DRDGold chief executive Niël Pretorius, said yesterday that production at the company’s Ergo mine in Brakpan, east of Joburg, fell 3 percent after being hard hit by the Eskom crisis.

Pretorius added that Ergo’s lower throughput was a consequenc­e mainly from major power interrupti­ons experience­d over 11 days during the second quarter of the 2018 financial year, caused by a fire at an Eskom sub-station, a lightning strike on the Brakpan tailings complex transforme­r yard and load-shedding by the Joburg municipali­ty.

“Sadly, the once mighty Eskom is now Ergo’s single biggest risk factor,” Pretorius said.

On Tuesday Harmony Gold chief executive Peter Steenkamp warned that the proposed 15 percent increase would kill its intensive power consuming Kusasaleth­u and Khotsong Moab mines and also place jobs at risk. Harmony announced that it was mulling sourcing alternativ­e electricit­y from a solar-powered plant.

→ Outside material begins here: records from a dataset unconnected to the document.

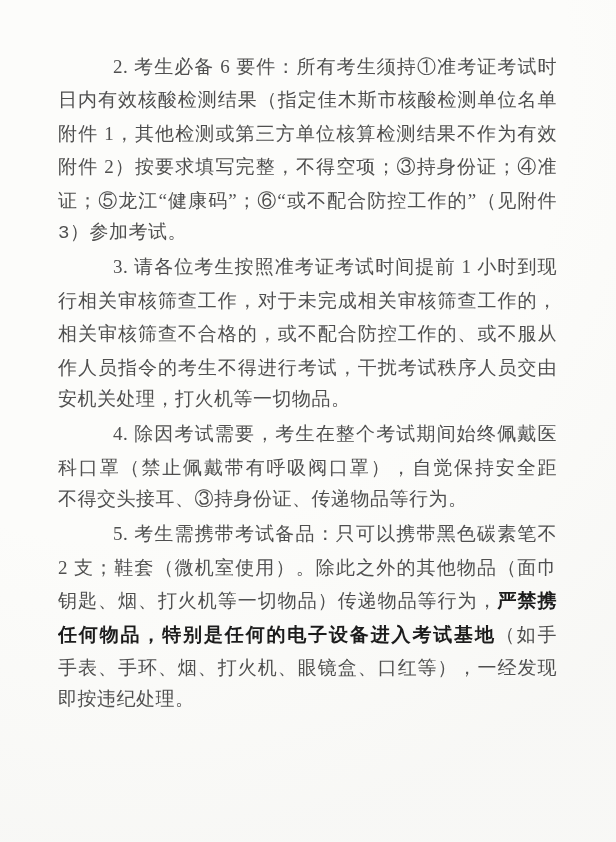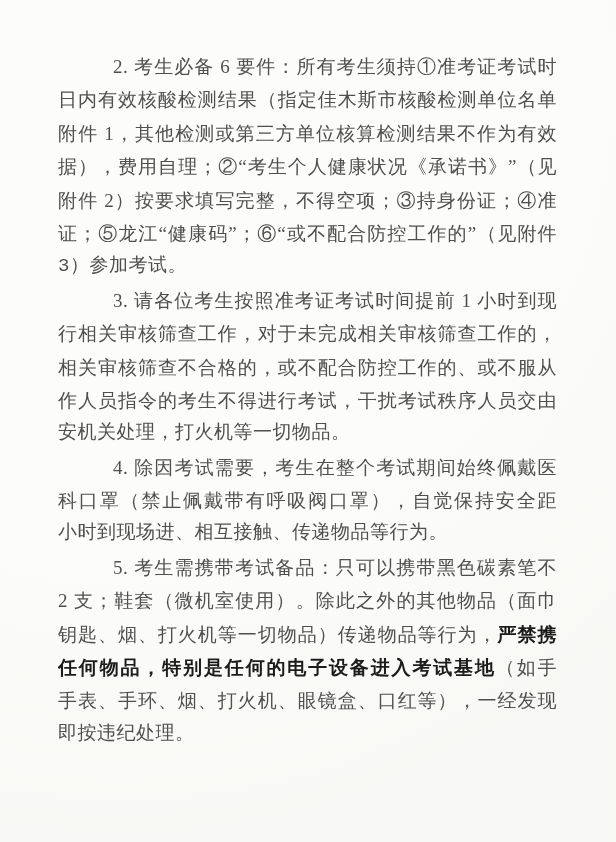"据），费用自理；②“考生个人健康状况《承诺书》”（见" div.line { html: <div><span>据），费用自理；②“考生个人健康状况《承诺书》”（见</span></div> -> none }
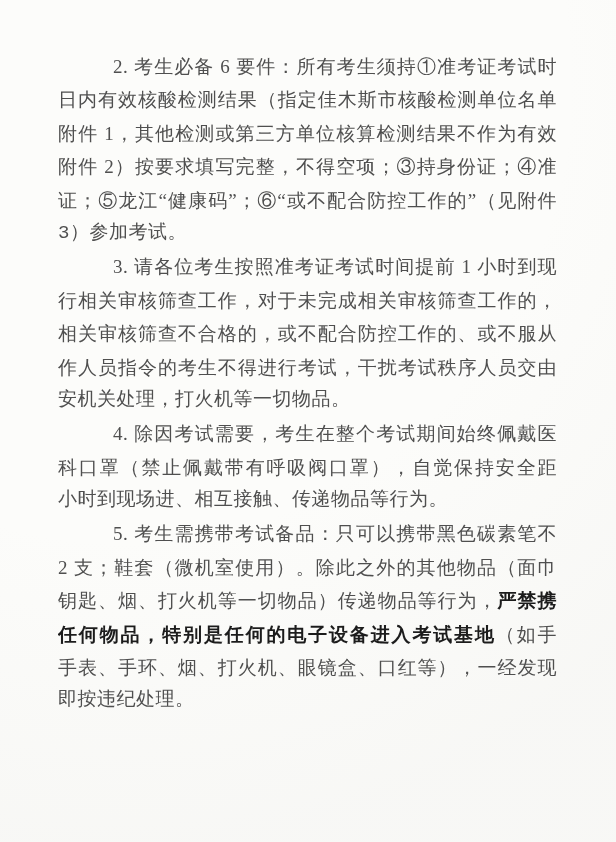"小时到现场进、相互接触、传递物品等行为。" span.seg { text: 小时到现场进、相互接触 -> 不得交头接耳、③持身份证 }
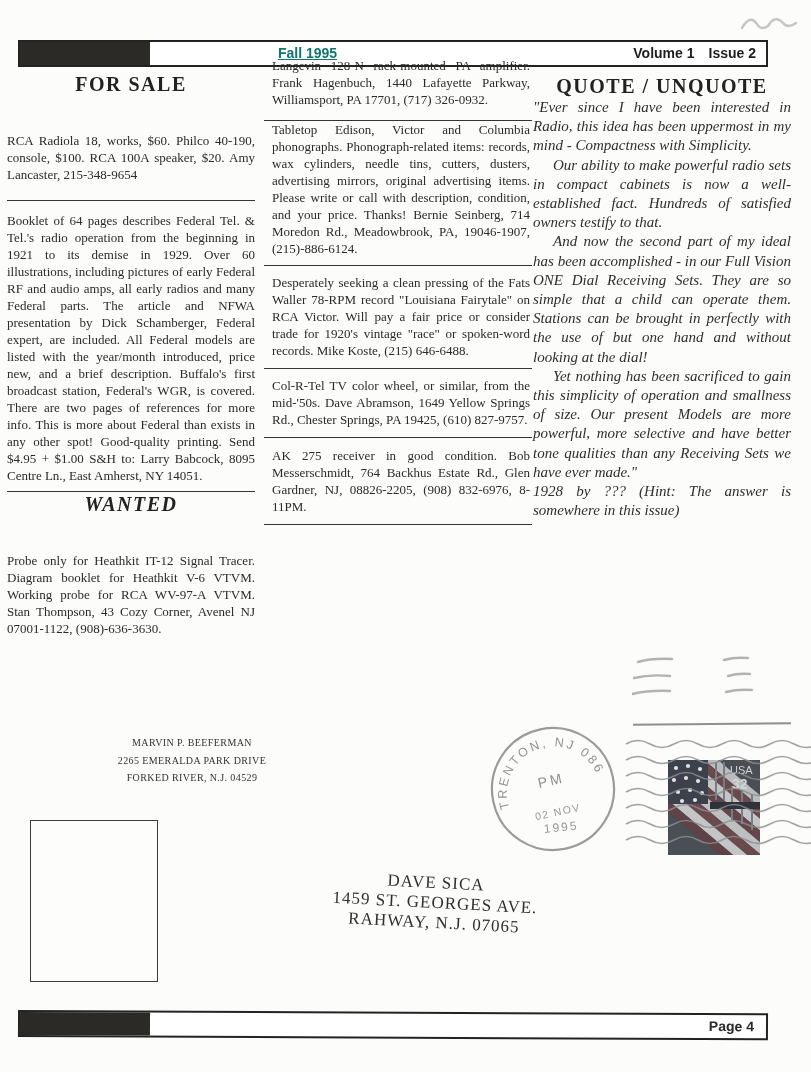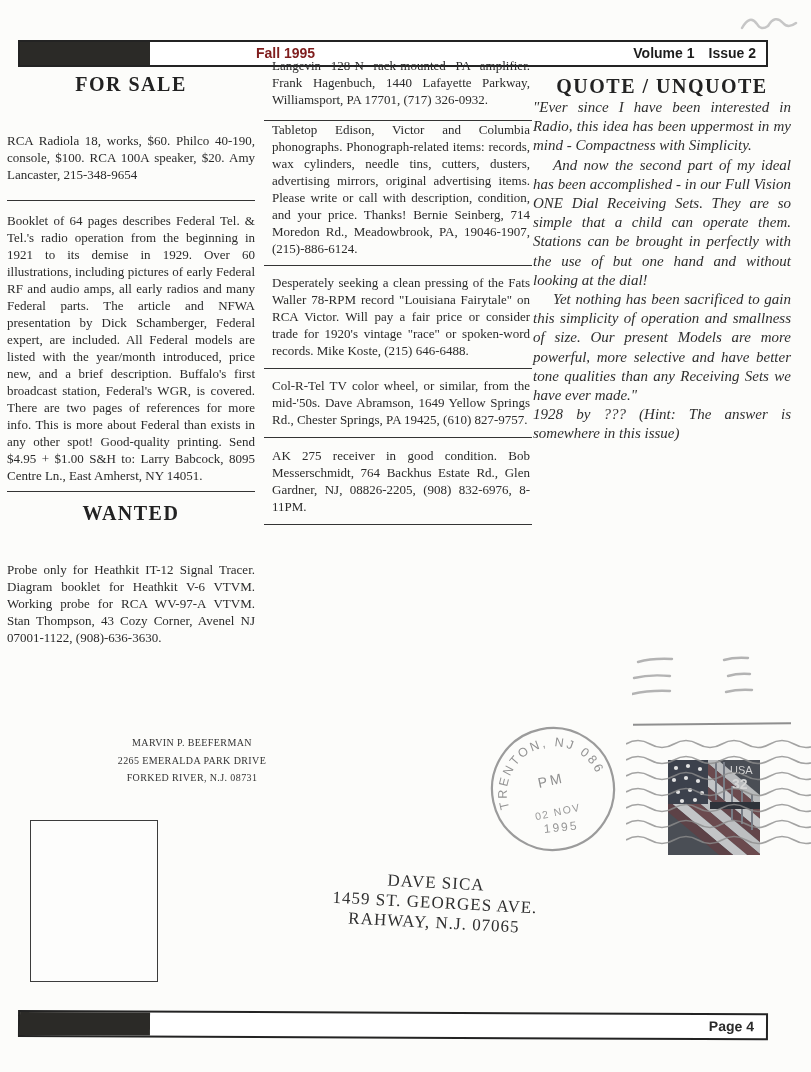"Fall 1995" #header-bar .date { color: #7f1d1d -> #0f766e; left: 236px -> 258px; text-decoration: none -> underline }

DRD Gold fell 0.32 percent to R3.09 on the JSE as profit declined 54 percent to R102.2 million, on both of lower production and higher costs.

The group said total cash operating costs were 9 percent higher following the inclusion of Far West Gold Recoveries (FWGR) and a 6 percent increase at Ergo. It said overal cash operating unit costs rose by 13 percent to R510 111 a kilogram due mainly to a 9 percent increase in Eskom’s power tariff, trucking costs and a drop in production.

The company revised production projection­s for Ergo to between 157 000 and 165 000 ounces at a cash operating cost of about R500 000 a kilogram for the 2019 financial year from a previous forecast of 148 000 and 154 000oz.

The company also incurred a headline loss of R46.3 million or 7.2 cents per share compared with headline earnings of R60.4m or 14.3c a share in the six months to June.

DRDGold acquired FWGR from Sibanye-Stillwater in July last year. It is a surface gold retreatmen­t operation which treats old slime dams in the West Rand gold fields.

The FWGR is currently under constructi­on phase, which includes the refurbishm­ent and upgrading of the Driefontei­n 2 plant and relevant infrastruc­ture.

Pretorius said the group was expecting to benefit from its contributi­on in the second half of 2019.